Grima – Tales of The Enchanted Woods

With more and more black metal bands bringing out ever more clever albums, often with conceptual frameworks based on mainstream philosophical or sociopolitical ideas, and/or their almost as uninteresting emotional lives, it is nice to know some people still know how to play the fucking genre. Grima and their Tales of the Enchanted Woods would probably have been described as “generic” a decade ago, but now they are instead important standard bearers for what was always great in black metal.

What is offered here is back to basics, classic black metal heavily influenced by the more melodic side of Norway’s 90’s. The earliest works of Ulver, Forgotten Woods and Old Man’s Child echo through most tracks. Traces of older Swedish melodic black metal is also there, but nothing of the minimalism of Burzum or early Darkthrone. Also, there is nothing “progressive” or overly experimental to be found. There are some original aspects to Grima’s sound to be sure, if that sort of thing is important to you. The fact that they hail from Siberia is perhaps incidental, but there are melodies that you wouldn’t find on any Scandinavian album from the glory days. Also, the choice of synth sounds is often quite interesting – this reviewer swears there are notes of bayan to be found here, and they even sound rather acoustic.

Great riffing, mainly in minor, is complemented by decently programmed drums and competently played keyboards. The vocals are of the somewhat more high-pitched variety, but there are also growls and the occasional really high pitched squealing scream. It all works marvelously.

In the end, this album is more than the sum of its parts.
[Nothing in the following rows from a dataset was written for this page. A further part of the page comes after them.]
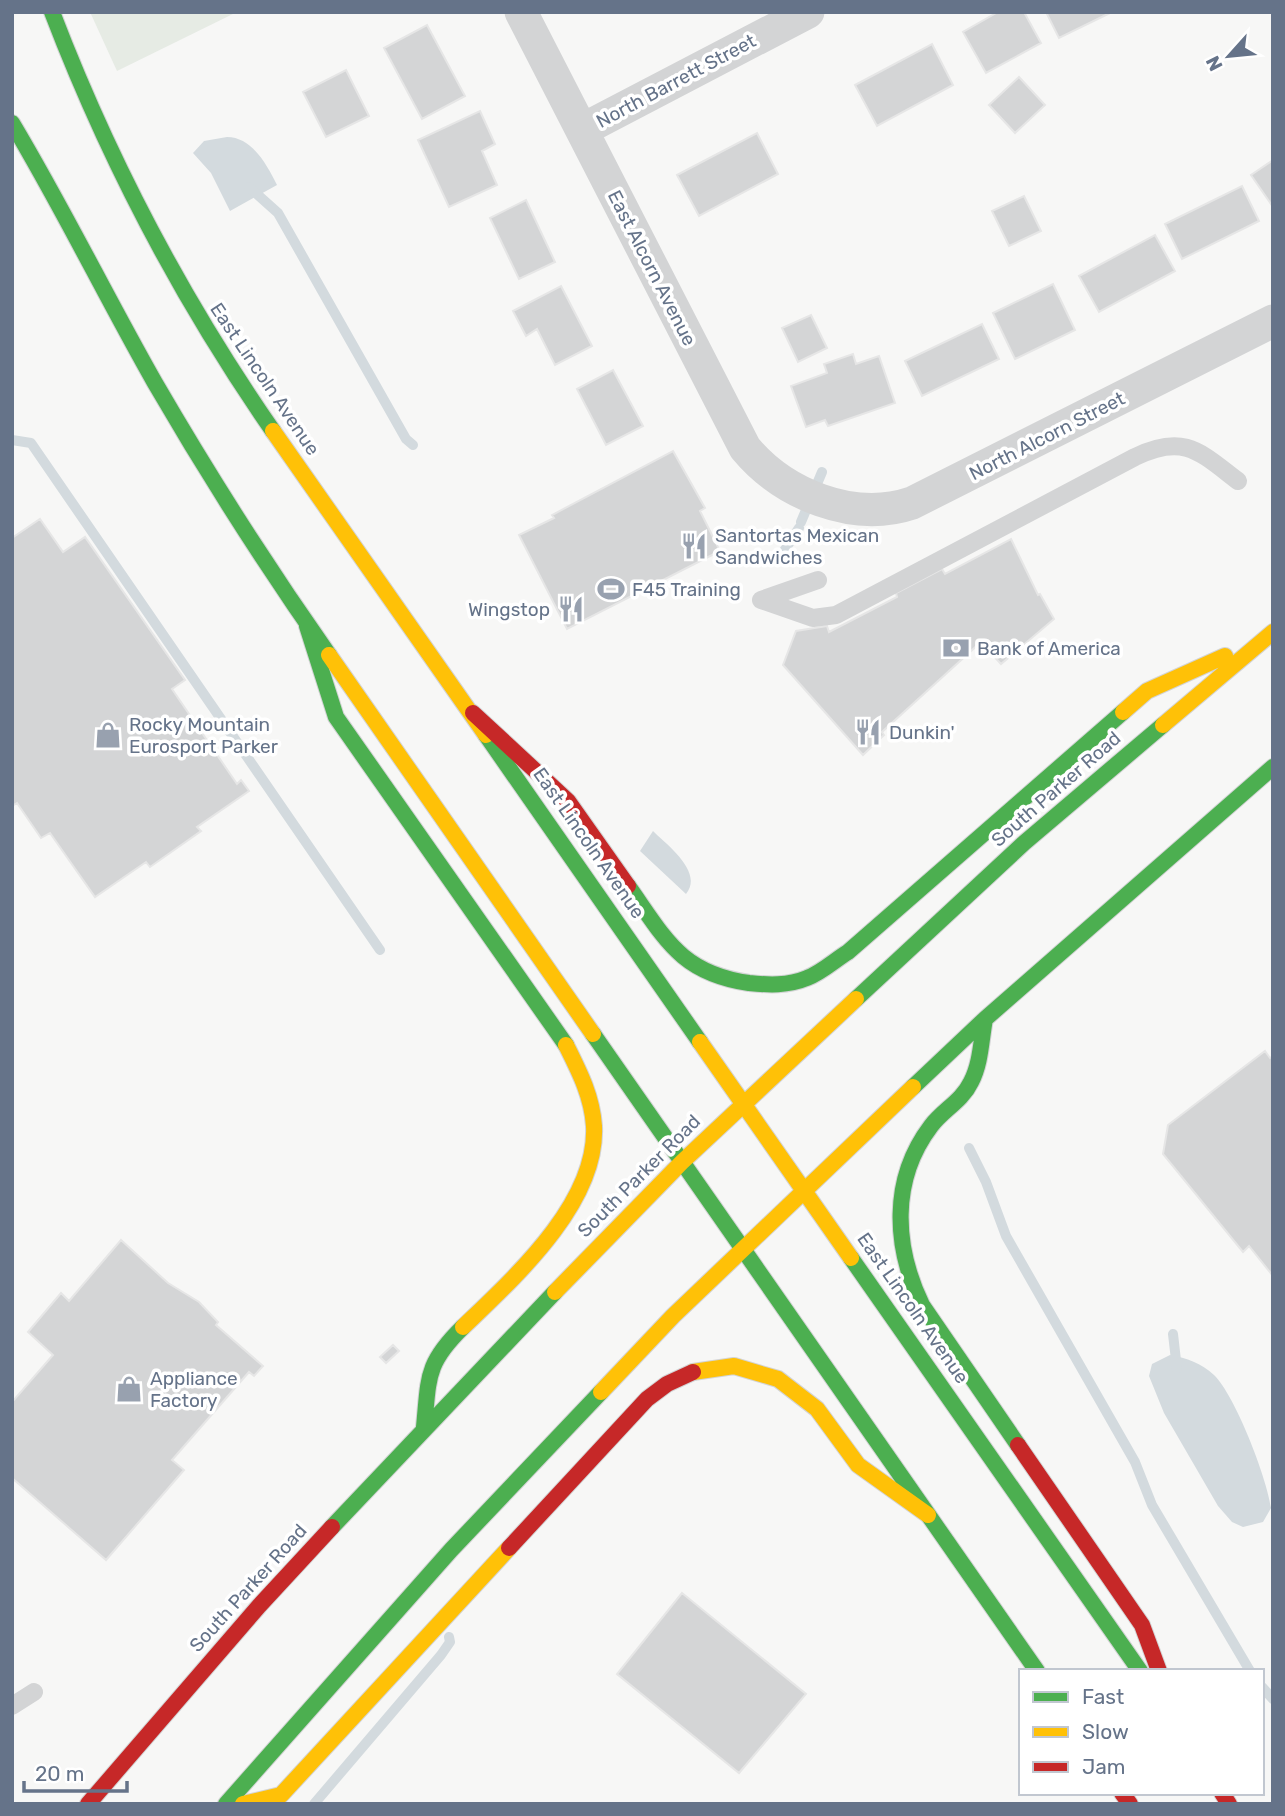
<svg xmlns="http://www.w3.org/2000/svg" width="1285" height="1816" viewBox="0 0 1285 1816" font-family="Rubik,sans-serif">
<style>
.green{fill:#e6ebe4}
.water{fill:#d3dade}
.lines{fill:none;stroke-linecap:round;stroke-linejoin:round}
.stream{stroke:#d3dade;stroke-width:10}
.building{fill:#d4d5d6;stroke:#e6e6e6;stroke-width:2}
.fast-casing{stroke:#d3d4d5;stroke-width:18}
.slow-casing{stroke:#d3d4d5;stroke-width:18}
.jam-casing{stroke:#d3d4d5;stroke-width:18}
.lane{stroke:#d3d4d5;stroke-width:18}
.street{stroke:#d3d4d5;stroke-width:33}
.fast{stroke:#4caf50;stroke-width:16}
.slow{stroke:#ffc107;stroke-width:16}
.jam{stroke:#c62828;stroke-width:16}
.labels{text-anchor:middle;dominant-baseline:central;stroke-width:7;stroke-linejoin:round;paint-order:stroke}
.street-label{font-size:19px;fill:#657389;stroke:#fff}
.poi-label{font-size:19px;fill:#657389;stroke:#fff;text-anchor:start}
</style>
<rect width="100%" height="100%" fill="#f7f7f6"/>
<path class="green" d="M90,12H237L117,71Z"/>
<path class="water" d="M227,137C252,137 267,165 277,185L230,211L211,173L193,153L204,141Z
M653,831C667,845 704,872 686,894L640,851Z
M1170,1355C1187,1358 1201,1363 1214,1375C1235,1395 1267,1478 1271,1508L1263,1522L1243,1527L1232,1522L1218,1506L1164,1413L1149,1376L1152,1364Z"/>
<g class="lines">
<path class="stream" d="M249,187L278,213L406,439L413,445
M12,440L31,443L380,950
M801,522L822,472
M784,551L799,528
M969,1148L986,1182L1006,1236L1135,1462L1152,1505L1250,1671
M1173,1334L1177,1369
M1262,1687L1273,1699
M314,1804L441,1655L450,1642L449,1637"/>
</g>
<path class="building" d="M998,12H1024L1041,43L986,73L963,32Z
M1046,12H1112L1059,38Z
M427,25L465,96L422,119L384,48Z
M932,44L953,85L877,126L855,85Z
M346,70L369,116L326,137L303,92Z
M1019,77L1045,105L1015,133L989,105Z
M480,111L495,144L482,151L497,185L449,207L418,140Z
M757,133L778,174L699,216L677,175Z
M1273,160V207L1251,175Z
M1242,186L1259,221L1182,259L1165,224Z
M1024,196L1041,231L1009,246L992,211Z
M526,200L555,262L519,279L490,218Z
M1155,235L1175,271L1099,312L1079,276Z
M1053,284L1075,330L1015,359L993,313Z
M561,286L592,346L555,365L537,329L526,336L513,311Z
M811,315L827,348L798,362L782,328Z
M982,324L999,359L922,396L905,361Z
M853,354L856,364L879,356L895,403L828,426L825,420L806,427L791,386L827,373L824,364Z
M613,370L643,426L606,445L577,389Z
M673,451L705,508L700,511L720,551L567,629L519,535L554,518L552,515Z
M40,519L63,552L85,537L185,680L172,689L237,784L241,780L249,791L197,827L201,831L150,867L146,862L95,897L50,833L41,838L17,803L12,806V538Z
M1011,539L1038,595L1040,594L1054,619L1001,664L981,642L882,732L884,735L863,755L783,665L796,631L827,626L829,632L897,597L896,593L942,569L945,574Z
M1265,1051L1270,1058L1273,1056V1276L1249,1246L1243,1252L1163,1154L1168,1125Z
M121,1240L168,1283L199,1302L218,1322L216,1325L263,1366L254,1376L249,1372L172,1460L184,1470L106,1560L12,1478V1402L53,1355L28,1332L61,1293L69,1301Z
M393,1345L399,1351L386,1363L380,1357Z
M682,1593L806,1694L739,1773L617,1674Z"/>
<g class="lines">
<g class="fast-casing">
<path id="fast" d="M52,12C109,161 182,300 273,431
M12,123C63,208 106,297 155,383C209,476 267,567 329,655
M307,626L336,717L566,1045
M486,735L700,1042
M628,886C665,938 680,973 749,983C768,985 788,986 807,978C821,973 835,960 848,952L1123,712
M856,999L1024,843L1163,725
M985,1019C981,1040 981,1063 971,1082C962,1101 943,1110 931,1126C890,1180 894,1247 922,1305L1018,1445
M593,1034L1037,1671
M913,1087L985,1019L1273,767
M851,1258L1140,1671
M424,1427C429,1378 425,1364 463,1327
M332,1527L555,1292
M226,1804L451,1550L601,1392"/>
</g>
<g class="slow-casing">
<path id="slow" d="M273,431L486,735
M329,655L593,1034
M1123,712L1147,691L1225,656
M1163,725L1273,632
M700,1042L851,1258
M555,1292L682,1162L856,999
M463,1327C514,1278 598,1203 594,1126C592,1096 579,1071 566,1045
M693,1372L734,1366L778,1379L817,1409L858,1465L928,1515
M601,1392L673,1316L913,1087
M243,1804L281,1795L509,1548"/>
</g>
<g class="jam-casing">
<path id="jam" d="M473,713L568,801L628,886
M1018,1445L1142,1625L1159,1671
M509,1548L647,1399L667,1384L693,1372
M1122,1793L1130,1804
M1222,1793L1229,1804
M88,1804L259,1606L332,1527"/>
</g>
<path class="lane" d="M761,600L813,618L836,615L1135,457C1184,433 1200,452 1238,481
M761,600L818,580
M12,1706L34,1692"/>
<path class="street" d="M521,12L745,448C783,494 853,523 912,503L1273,321
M582,130L808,12"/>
<use href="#fast" class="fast"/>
<use href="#slow" class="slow"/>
<use href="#jam" class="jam"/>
</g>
<defs>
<g id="restaurant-bare" transform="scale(2.1)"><path d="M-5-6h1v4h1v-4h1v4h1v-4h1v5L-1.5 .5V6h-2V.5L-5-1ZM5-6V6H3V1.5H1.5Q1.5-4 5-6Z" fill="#98a1af" stroke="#fff" stroke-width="2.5" paint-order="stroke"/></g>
<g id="stadium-bare" transform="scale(2.1)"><path d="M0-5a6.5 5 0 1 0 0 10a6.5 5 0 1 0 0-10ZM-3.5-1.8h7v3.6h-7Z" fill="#98a1af" stroke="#fff" stroke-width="2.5" paint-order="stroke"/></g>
<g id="bank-bare" transform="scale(2.1)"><path d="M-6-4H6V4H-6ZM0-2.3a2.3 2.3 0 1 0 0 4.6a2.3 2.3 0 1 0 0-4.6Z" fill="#98a1af" stroke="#fff" stroke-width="2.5" paint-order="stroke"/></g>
<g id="shop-bare" transform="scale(2.1)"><path d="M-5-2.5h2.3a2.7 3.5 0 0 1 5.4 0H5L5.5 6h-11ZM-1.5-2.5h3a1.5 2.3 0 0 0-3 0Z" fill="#98a1af" stroke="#fff" stroke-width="2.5" paint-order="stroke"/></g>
</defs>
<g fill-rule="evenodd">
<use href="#restaurant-bare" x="694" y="546"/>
<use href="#stadium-bare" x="611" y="589"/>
<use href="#restaurant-bare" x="571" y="609"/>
<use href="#bank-bare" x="956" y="648"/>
<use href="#restaurant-bare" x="868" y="732"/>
<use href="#shop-bare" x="108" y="735"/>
<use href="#shop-bare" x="129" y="1389"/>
</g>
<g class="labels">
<g class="street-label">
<text transform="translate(676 81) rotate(-28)">North Barrett Street</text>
<text transform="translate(652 268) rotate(63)">East Alcorn Avenue</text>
<text transform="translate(265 379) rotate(56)">East Lincoln Avenue</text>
<text transform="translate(1047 436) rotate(-27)">North Alcorn Street</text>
<text transform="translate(1056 789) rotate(-41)">South Parker Road</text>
<text transform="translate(589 843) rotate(55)">East Lincoln Avenue</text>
<text transform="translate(639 1176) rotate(-45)">South Parker Road</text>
<text transform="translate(913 1308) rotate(55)">East Lincoln Avenue</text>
<text transform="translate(248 1588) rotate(-48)">South Parker Road</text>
</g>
<g class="poi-label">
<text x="715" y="535">Santortas Mexican<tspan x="715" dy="22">Sandwiches</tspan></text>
<text x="632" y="589">F45 Training</text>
<text x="550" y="609" text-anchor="end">Wingstop</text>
<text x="977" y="648">Bank of America</text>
<text x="129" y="724">Rocky Mountain<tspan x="129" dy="22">Eurosport Parker</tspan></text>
<text x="889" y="732">Dunkin'</text>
<text x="150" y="1378">Appliance<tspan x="150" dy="22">Factory</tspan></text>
</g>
</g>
<rect width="1285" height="1816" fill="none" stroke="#657389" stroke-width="28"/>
<rect x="1019" y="1669" width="245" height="126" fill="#ffffff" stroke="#c1c7d0" stroke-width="2"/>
<rect x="1033" y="1692" width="35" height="10" fill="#4caf50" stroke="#c1c7d0" stroke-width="2"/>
<text x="1082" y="1704" font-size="21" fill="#657389">Fast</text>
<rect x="1033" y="1727" width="35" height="10" fill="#ffc107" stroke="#c1c7d0" stroke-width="2"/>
<text x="1082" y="1739" font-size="21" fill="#657389">Slow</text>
<rect x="1033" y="1762" width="35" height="10" fill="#c62828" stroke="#c1c7d0" stroke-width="2"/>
<text x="1082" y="1774" font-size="21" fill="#657389">Jam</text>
<g transform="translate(1229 56) rotate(243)" stroke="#ffffff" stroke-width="5" paint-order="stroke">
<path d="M0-5L12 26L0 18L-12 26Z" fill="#657389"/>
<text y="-10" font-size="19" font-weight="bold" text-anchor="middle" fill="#657389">N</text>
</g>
<path d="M24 1781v10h103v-10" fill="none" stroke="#657389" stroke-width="3.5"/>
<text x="35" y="1781" font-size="21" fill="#657389" stroke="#ffffff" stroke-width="5" paint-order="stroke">20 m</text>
</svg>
Granted, it is probably more attractive to those of us who basically wish the development of black metal had stopped somewhere before the latest millenium celebration, but anyone who enjoys melodic, synth infused black metal of the slightly rawer variety should find plenty to like here. The album is available on a proper digipak, with booklet and all, from the suitably named label Naturmacht, while the band sells a digital download version.